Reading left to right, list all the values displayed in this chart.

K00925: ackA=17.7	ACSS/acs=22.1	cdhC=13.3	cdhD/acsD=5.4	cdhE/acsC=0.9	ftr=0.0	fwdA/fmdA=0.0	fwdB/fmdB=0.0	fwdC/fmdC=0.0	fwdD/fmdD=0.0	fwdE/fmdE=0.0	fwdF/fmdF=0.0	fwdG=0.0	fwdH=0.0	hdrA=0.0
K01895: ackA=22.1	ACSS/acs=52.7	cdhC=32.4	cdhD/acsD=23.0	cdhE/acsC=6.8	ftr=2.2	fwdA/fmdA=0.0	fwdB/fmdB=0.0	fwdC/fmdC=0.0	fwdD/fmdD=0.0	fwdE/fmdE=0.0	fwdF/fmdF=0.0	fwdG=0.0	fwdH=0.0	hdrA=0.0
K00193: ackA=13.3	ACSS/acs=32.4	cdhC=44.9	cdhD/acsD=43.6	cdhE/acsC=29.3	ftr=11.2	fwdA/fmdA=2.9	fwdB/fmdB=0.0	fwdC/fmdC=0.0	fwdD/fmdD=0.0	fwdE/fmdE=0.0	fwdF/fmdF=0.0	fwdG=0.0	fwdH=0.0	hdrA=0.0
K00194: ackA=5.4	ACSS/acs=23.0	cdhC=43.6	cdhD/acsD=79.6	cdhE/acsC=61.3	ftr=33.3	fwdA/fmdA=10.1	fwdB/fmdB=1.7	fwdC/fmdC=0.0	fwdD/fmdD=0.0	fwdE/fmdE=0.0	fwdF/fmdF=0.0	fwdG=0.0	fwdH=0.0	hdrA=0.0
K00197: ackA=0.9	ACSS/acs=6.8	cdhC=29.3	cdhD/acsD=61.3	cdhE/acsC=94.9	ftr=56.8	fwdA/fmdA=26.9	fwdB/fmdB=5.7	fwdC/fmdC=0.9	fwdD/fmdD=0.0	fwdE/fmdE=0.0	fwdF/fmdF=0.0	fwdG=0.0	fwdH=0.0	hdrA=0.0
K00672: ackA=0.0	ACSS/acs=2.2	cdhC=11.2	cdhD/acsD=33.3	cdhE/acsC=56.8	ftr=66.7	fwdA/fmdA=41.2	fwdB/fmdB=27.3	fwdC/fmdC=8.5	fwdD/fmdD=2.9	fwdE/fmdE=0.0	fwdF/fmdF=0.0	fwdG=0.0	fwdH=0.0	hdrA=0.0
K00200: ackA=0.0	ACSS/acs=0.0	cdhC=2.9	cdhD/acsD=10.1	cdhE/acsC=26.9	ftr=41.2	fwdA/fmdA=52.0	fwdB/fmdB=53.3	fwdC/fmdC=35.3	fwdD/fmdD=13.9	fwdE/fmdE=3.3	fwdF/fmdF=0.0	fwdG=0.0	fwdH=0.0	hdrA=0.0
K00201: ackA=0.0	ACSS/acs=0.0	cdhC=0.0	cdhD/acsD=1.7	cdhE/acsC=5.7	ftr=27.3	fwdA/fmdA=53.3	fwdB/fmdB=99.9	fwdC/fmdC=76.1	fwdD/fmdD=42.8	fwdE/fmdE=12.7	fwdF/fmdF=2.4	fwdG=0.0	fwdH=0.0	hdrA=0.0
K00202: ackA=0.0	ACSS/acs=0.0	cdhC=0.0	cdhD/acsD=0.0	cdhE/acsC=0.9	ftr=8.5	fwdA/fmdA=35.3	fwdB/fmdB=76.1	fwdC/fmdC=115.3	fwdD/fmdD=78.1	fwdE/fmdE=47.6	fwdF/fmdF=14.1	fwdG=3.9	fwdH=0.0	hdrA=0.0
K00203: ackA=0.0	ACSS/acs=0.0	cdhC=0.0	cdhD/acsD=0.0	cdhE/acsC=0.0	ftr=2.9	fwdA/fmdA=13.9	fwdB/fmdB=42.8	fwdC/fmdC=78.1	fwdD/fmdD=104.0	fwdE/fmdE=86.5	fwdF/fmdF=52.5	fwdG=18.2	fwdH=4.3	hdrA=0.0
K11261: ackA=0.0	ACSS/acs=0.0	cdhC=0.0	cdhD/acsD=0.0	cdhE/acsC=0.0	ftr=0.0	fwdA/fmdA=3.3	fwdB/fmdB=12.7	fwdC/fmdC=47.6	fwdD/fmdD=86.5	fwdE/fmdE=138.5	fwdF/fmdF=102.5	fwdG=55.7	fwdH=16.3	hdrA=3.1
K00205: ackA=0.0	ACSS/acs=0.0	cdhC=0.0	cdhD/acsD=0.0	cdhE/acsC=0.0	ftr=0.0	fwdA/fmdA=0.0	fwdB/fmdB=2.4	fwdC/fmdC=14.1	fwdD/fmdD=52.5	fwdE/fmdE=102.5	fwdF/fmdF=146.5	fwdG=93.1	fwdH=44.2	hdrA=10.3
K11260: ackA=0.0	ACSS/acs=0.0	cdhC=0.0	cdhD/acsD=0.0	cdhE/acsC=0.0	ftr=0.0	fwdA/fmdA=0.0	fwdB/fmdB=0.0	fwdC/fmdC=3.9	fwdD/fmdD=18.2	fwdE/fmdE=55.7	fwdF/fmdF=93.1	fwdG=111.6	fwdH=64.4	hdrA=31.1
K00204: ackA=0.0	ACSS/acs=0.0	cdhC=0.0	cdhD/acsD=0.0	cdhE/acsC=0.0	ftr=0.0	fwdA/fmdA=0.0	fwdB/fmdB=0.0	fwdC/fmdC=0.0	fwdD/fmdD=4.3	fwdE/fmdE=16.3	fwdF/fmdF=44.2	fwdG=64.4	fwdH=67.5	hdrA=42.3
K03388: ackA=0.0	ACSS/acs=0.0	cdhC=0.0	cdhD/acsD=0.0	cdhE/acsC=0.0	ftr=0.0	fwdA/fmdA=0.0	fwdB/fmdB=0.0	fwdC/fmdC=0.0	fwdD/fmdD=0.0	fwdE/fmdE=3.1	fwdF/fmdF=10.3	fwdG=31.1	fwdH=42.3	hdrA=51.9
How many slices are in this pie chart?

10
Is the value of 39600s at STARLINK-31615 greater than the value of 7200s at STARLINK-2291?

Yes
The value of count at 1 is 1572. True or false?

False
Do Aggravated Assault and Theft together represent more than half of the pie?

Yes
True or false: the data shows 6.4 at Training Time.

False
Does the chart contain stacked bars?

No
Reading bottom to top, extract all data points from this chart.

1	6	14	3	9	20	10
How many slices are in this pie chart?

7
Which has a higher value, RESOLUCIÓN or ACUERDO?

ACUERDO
+++++
▶ _What needs to be done_: Report each line of the records that contains the string "chart", copying every such line in full. Matching is case-sensitive.

▶ _Output for this exercise_:
Reading left to right, list all the values displayed in this chart.
How many slices are in this pie chart?
Does the chart contain stacked bars?
Reading bottom to top, extract all data points from this chart.
How many slices are in this pie chart?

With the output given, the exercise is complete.